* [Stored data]

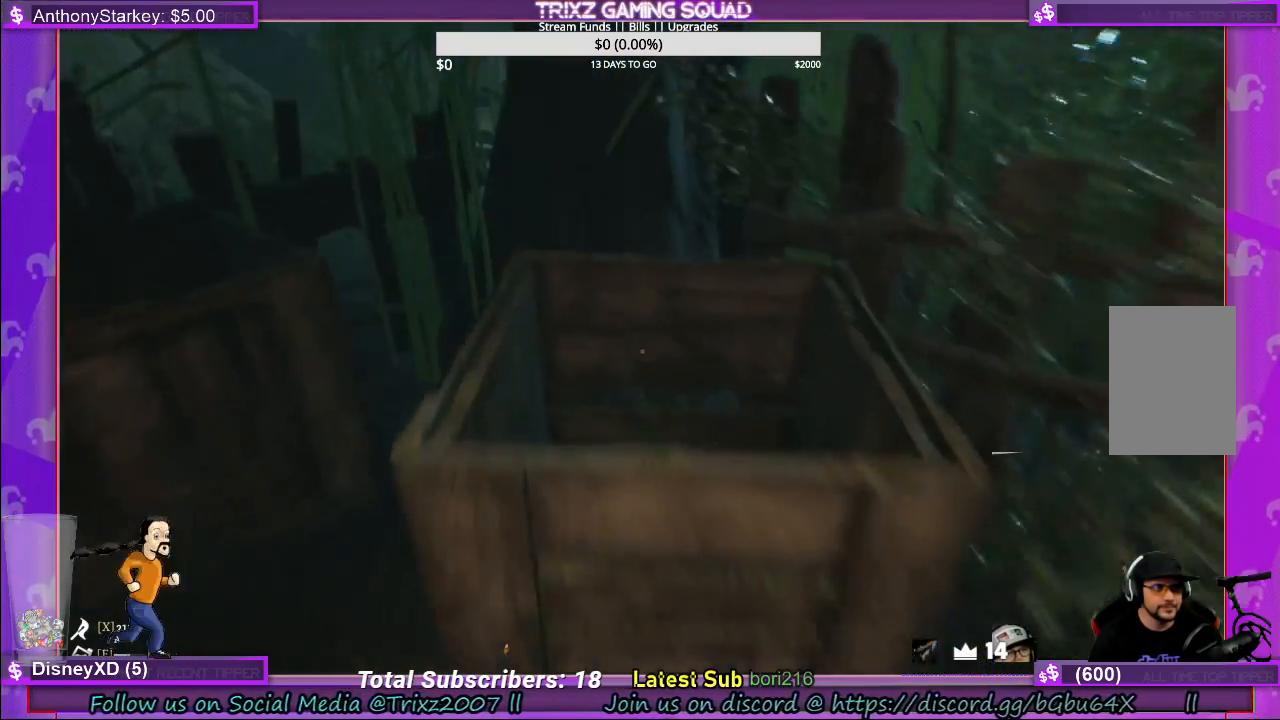
{"keys": ["w"], "mouse": [], "events": [[50, "mouse_left", "up"], [167, "mouse_left", "down"], [167, "w", "up"], [317, "mouse_left", "up"], [500, "w", "down"]]}
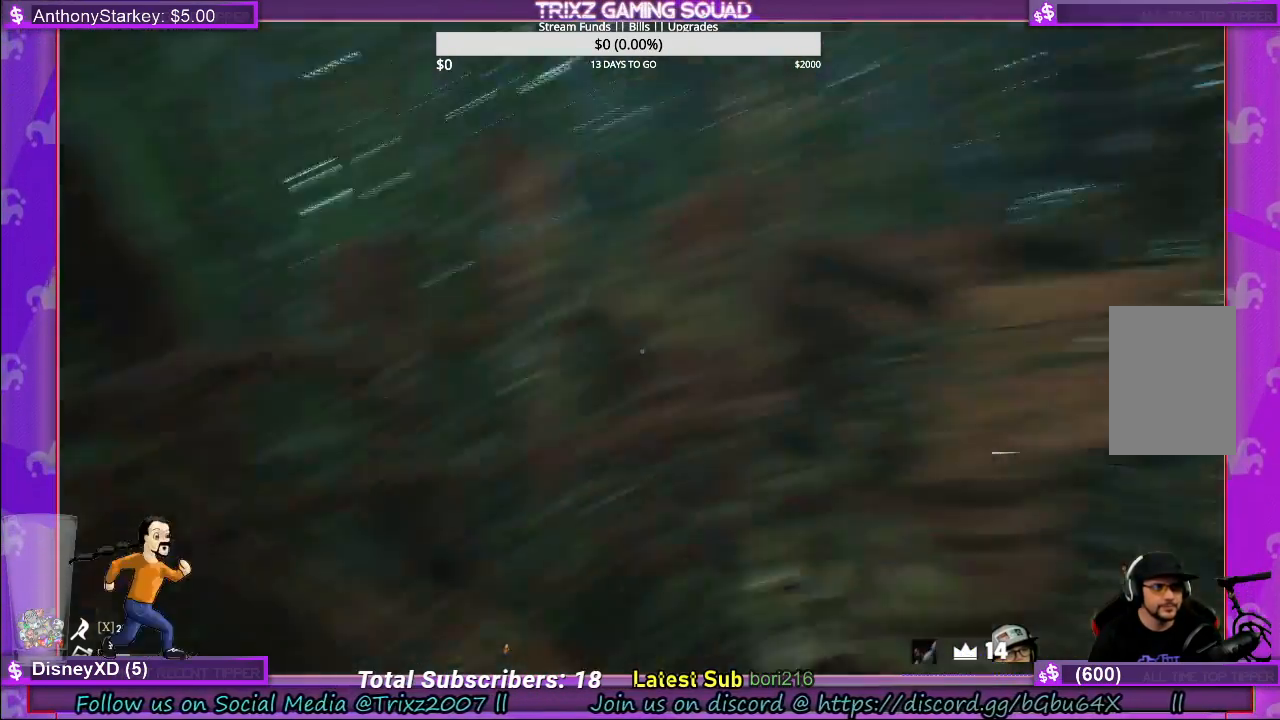
{"keys": ["w"], "mouse": [], "events": [[50, "shift", "down"], [500, "shift", "up"]]}
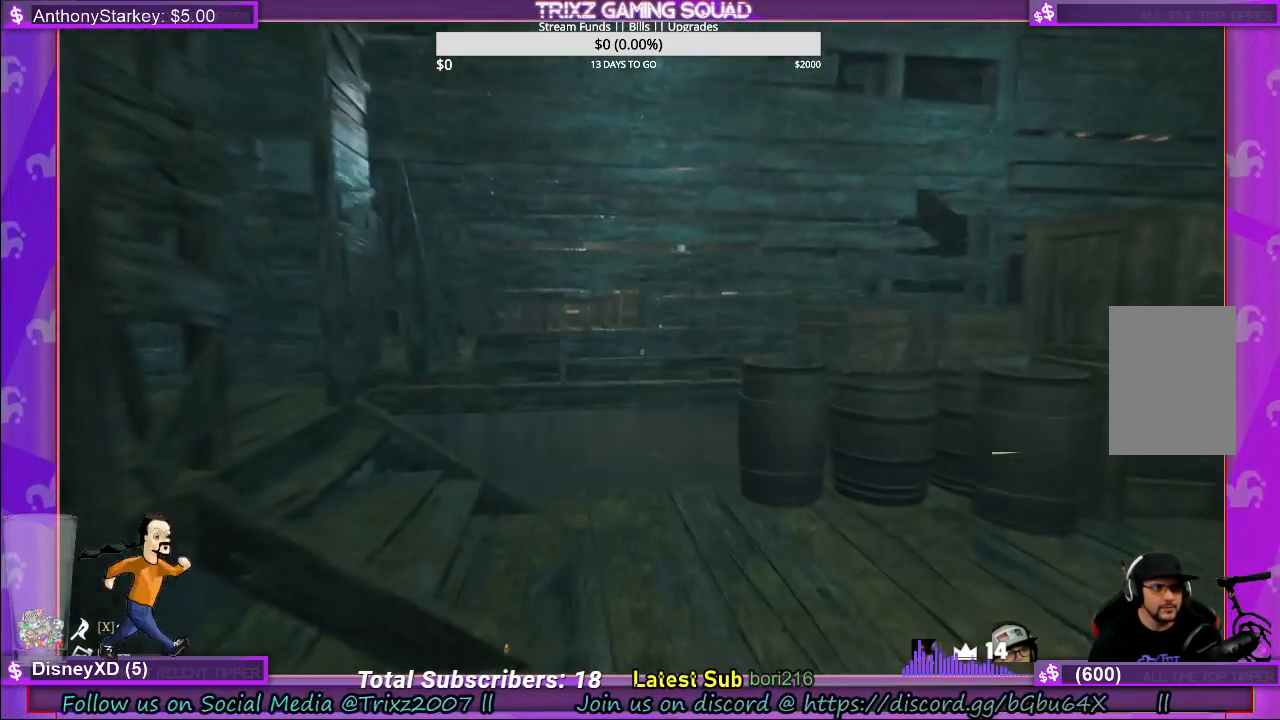
{"keys": ["a", "w"], "mouse": [], "events": [[400, "a", "down"]]}
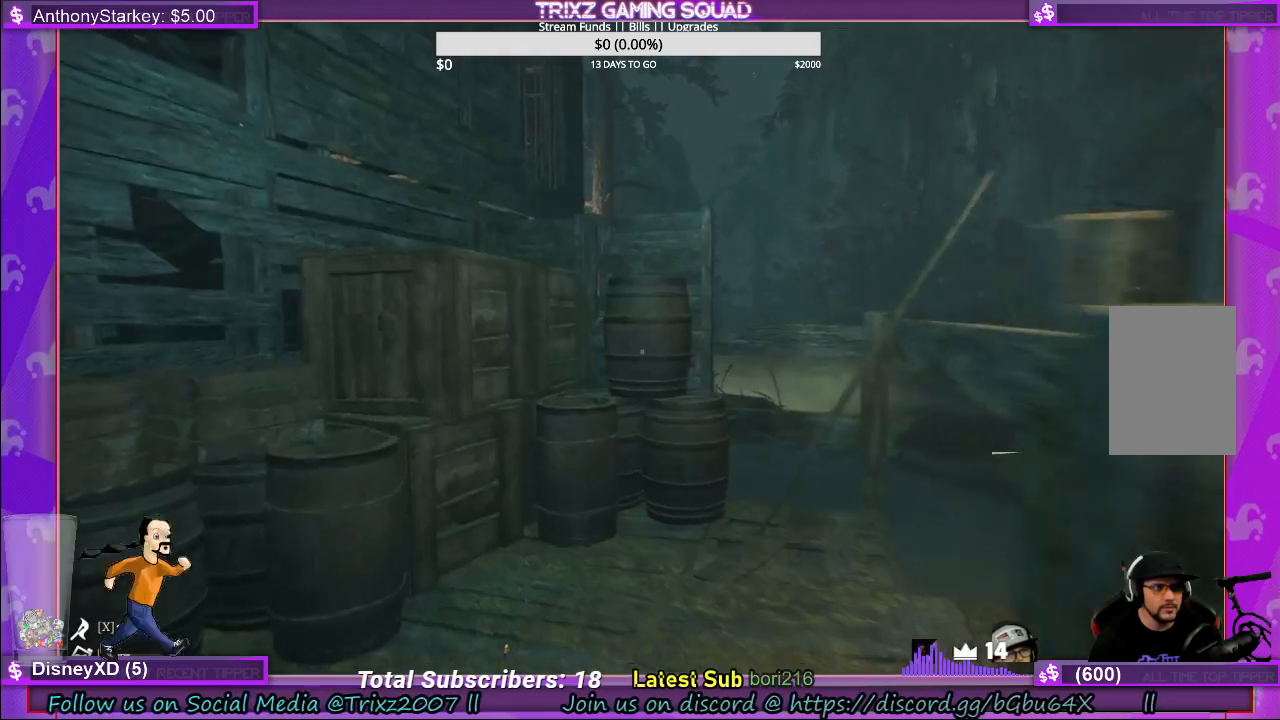
{"keys": ["shift", "w"], "mouse": [], "events": [[117, "a", "up"], [283, "d", "down"], [367, "shift", "down"], [450, "d", "up"]]}
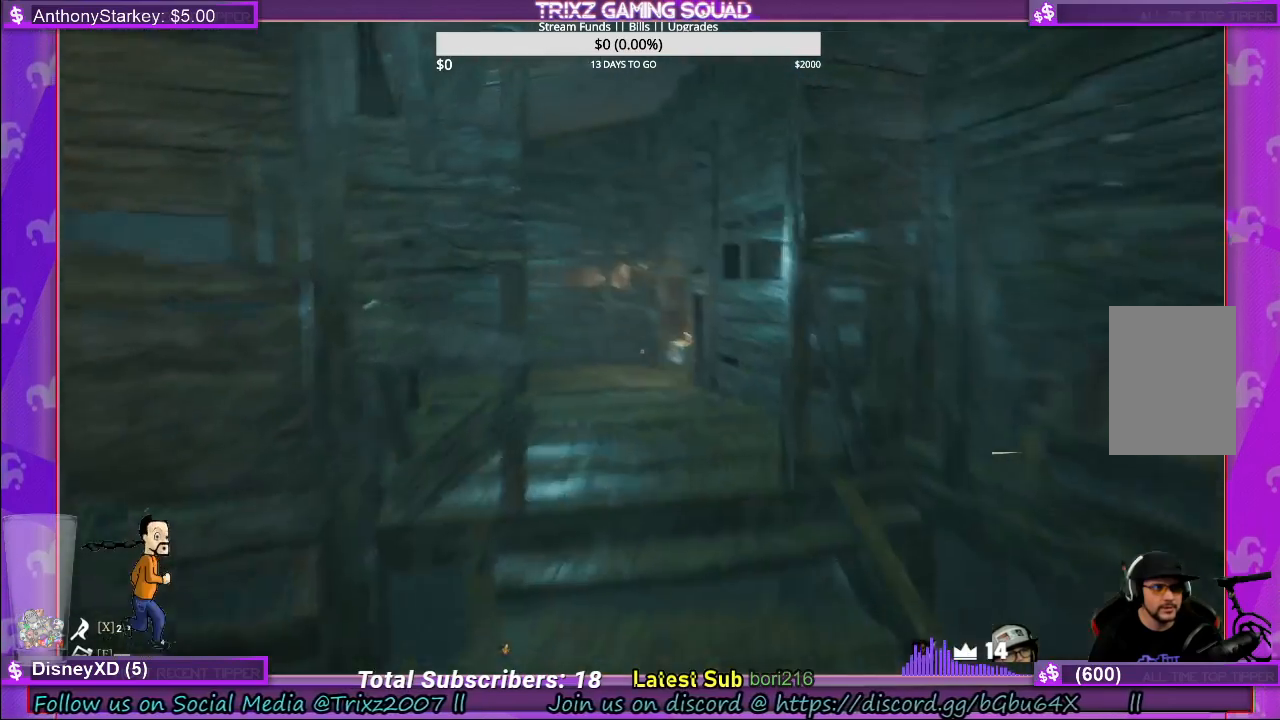
{"keys": ["w"], "mouse": [], "events": [[417, "shift", "up"]]}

* [WHAT TO DO]
Write out each line above with the word "shift".

* [SOLUTION FOR THIS TASK]
{"keys": ["w"], "mouse": [], "events": [[50, "shift", "down"], [500, "shift", "up"]]}
{"keys": ["shift", "w"], "mouse": [], "events": [[117, "a", "up"], [283, "d", "down"], [367, "shift", "down"], [450, "d", "up"]]}
{"keys": ["w"], "mouse": [], "events": [[417, "shift", "up"]]}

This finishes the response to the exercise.